According to the invention, the starting method comprises a deactivation step (E3) of the vehicle air conditioning compressor to remove or reduce the withdrawal of engine torque to the air conditioning compressor.

The invention finds its application in the field of the automobile industry.

E4

E5

E6

METHOD FOR STARTING A VEHICLE, PARTICULARLY A MOTOR VEHICLE, COMPRISING A DRIVE UNIT automatic, robotic or piloted.

It is known to integrate into vehicle control means a method for starting the latter implemented by these control means, and as soon as the driver releases the brake pedal, the heat engine turns to idling and the first gear is engaged. This starting process is implemented as long as the coupling member of the engine and the gearbox is not fully engaged in order to allow the transmission of the engine torque to the wheels of the vehicle via the gearbox. . We then say that the vehicle is in the "takeoff" phase as long as the coupling device slips and the vehicle has not reached a determined speed. As soon as this determined speed is reached by the vehicle, then the starting process is deactivated.

However, this method does not take into account the fact that the amount of engine torque available at a given time is variable. Thus, a drop in the available engine torque, because part of the engine torque is taken up by another member of the vehicle, lengthens the slip time of the coupling member and therefore lengthens the delay in transmitting torque from the engine to the wheels. drive through the gearbox, which extends the implementation time of the starting process. In the particular case of starting on a hill, for example on a slope greater than 15%, excessive lengthening of the starting process can cause a significant backward movement of the vehicle, which can result in a collision with another vehicle.

The present invention aims to overcome the above drawbacks of the prior art.

To achieve this object, the invention relates to a method of starting a vehicle, in particular an automobile, comprising an air conditioning compressor, a powertrain comprising a heat engine and a gearbox, the method being implemented by vehicle control means and successively comprising the steps of:

• Detection by means of vehicle detection of the release of the brake pedal when the engine is at idle speed and the driver controls the engagement of the first gear via the gearshift lever located in the passenger compartment of the vehicle, • Detection of the activated or deactivated condition of the air conditioning compressor, • Deactivation of this air conditioning compressor if the air conditioning compressor is activated, to remove or reduce a torque drawdown from the heat engine to the air conditioning compressor, • Control of the increase in engine speed to a target speed value to allow the vehicle to start, • Progressive engagement of a controlled coupling member of the engine and the gearbox to allow the transmission of engine torque to vehicle wheels via the gearbox, • Reactivation of the air conditioning compressor tion when the vehicle speed reaches a determined value, if the air conditioning compressor was activated during the detection step of its activated state or not.

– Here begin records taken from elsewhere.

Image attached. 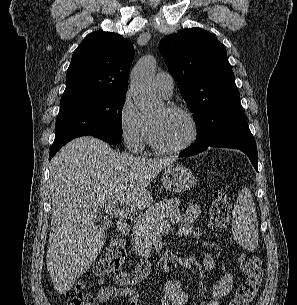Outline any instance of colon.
I'll return each mask as SVG.
<instances>
[{
    "instance_id": "1",
    "label": "colon",
    "mask_w": 297,
    "mask_h": 305,
    "mask_svg": "<svg viewBox=\"0 0 297 305\" xmlns=\"http://www.w3.org/2000/svg\"><path fill=\"white\" fill-rule=\"evenodd\" d=\"M231 213L229 196L218 191L210 208L209 227L212 231H221L227 224ZM127 259L125 242L121 236H114L104 249L94 266L97 277L103 278L119 273ZM243 273V281L237 287L234 296L228 305H250L256 297L262 281L263 270L259 258L252 255H242L239 259ZM67 305H94L92 296L86 291L84 284L80 283L66 293Z\"/></svg>"
}]
</instances>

In another feature, the air conditioning compressor comprises a disengageable pulley via a clutch, this pulley being disengaged via the opening of the corresponding clutch by the vehicle control means to deactivate the compressor. air conditioning during the aforementioned detection step.

In another feature, the air conditioning compressor is of variable displacement and in that, to deactivate the air conditioning compressor during the aforementioned detection step, the displacement of the air conditioning compressor is adjusted by the control means to a displacement value not exceeding five percent of the maximum displacement of the air conditioning compressor.

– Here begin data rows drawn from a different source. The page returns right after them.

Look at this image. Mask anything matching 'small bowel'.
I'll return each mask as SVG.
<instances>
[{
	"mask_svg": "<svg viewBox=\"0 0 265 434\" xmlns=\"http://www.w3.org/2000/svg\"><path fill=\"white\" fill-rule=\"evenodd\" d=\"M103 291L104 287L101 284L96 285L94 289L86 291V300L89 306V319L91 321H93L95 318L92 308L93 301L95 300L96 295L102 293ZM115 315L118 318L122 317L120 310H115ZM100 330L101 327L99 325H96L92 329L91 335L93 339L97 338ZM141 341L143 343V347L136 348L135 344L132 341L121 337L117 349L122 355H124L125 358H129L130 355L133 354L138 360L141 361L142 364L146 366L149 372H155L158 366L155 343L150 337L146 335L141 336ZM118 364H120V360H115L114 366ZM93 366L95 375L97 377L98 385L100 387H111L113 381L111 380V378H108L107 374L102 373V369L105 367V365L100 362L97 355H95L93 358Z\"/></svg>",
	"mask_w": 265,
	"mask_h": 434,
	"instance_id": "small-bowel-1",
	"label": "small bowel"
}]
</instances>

According to another particular feature, the determined speed of the vehicle is calculated according to the formula V _d = KxVj ₀₀₀ , where V ₁₀₀₀ is the value of the speed of the vehicle when the first gear ratio is engaged and the engine speed is of a thousand revolutions per minute, and where K is a configurable coefficient depending on the target speed and the value of which is recorded in a memory space of the vehicle control means.

The invention also relates to a powertrain of a motor vehicle comprising a heat engine, a gearbox and a controlled coupling member, the vehicle comprising an air conditioning compressor and control means for the implementation of 'a starting process as described above.

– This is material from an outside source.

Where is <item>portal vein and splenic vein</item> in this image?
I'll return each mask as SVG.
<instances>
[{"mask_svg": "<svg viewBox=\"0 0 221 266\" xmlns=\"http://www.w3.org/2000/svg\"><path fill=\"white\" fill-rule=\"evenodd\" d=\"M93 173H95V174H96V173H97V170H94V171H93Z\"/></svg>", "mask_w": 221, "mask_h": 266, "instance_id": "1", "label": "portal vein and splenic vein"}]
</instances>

In another feature, the gearbox is a robotic dual clutch gearbox and in that the coupling member is a dry clutch or a wet clutch or a torque converter.

According to another particular feature, the gearbox is a manual gearbox controlled and in that the coupling member is a dry clutch.

In another feature, the gearbox is an automatic gearbox and in that the coupling member is a torque converter.

The invention also relates to a motor vehicle comprising a powertrain as described above.

The invention will be better understood, and other objects, characteristics, details and advantages thereof will appear more clearly in the explanatory description which follows, made with reference to the appended drawing given solely by way of example illustrating a embodiment of the invention and in which FIG. 1 represents a schematic diagram illustrating the succession of steps of a starting method according to the invention.

Referring to Figure 1, the method of starting a motor vehicle according to the invention will now be described.

The motor vehicle comprises control means comprising at least one computer capable of implementing the starting process and a memory space for storing different data useful for the implementation of this process and which will be specified later in the description. The vehicle also comprises detection means, making it possible to detect, without limitation, various parameters useful for implementing the method and which will be described below.

The motor vehicle also comprises a powertrain comprising a heat engine, a controlled, automatic or robotised gearbox and a member for coupling the heat engine to the gearbox ensuring, when engaged, the transmission of the torque. engine to the vehicle's drive wheels via the gearbox.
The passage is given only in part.